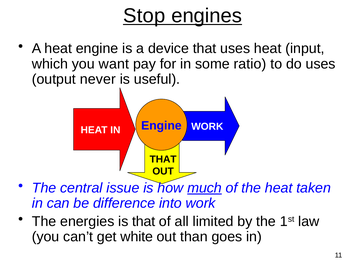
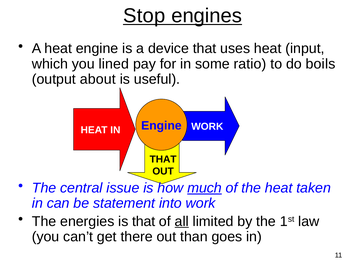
want: want -> lined
do uses: uses -> boils
never: never -> about
difference: difference -> statement
all underline: none -> present
white: white -> there
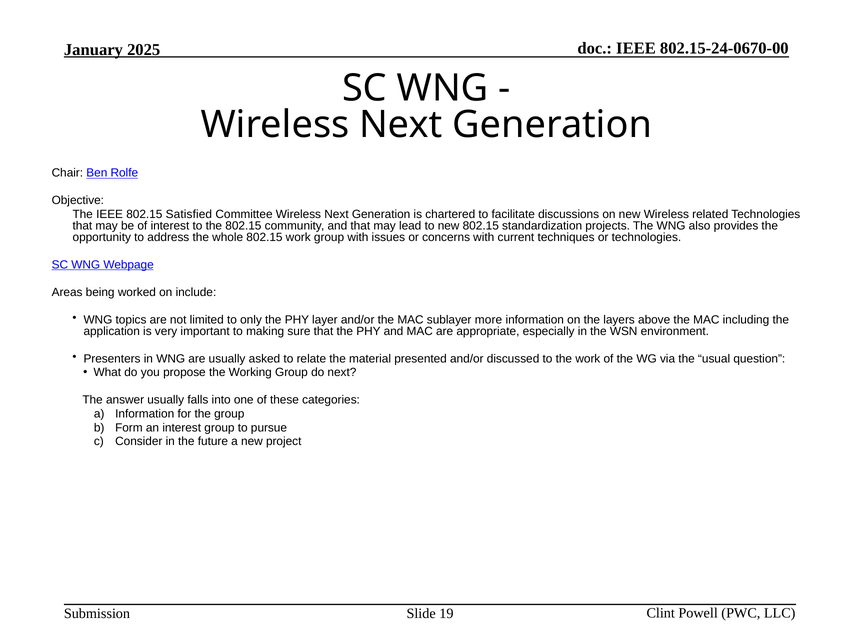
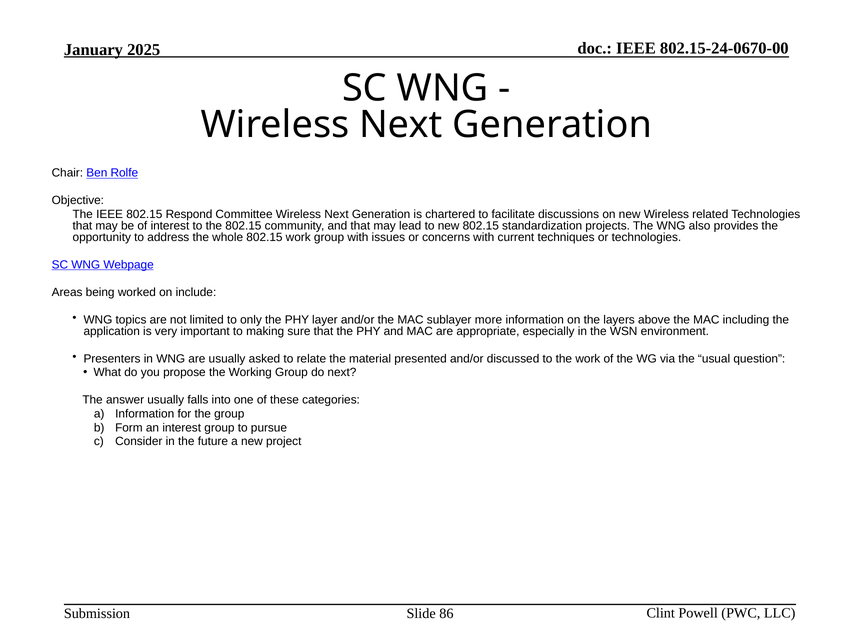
Satisfied: Satisfied -> Respond
19: 19 -> 86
────
REQUIRED WORK:
Copy every line from the entries above word for word, and leave out the pictures.

WRITTEN SOLUTION:
want: want -> lined
do uses: uses -> boils
never: never -> about
difference: difference -> statement
all underline: none -> present
white: white -> there
Satisfied: Satisfied -> Respond
19: 19 -> 86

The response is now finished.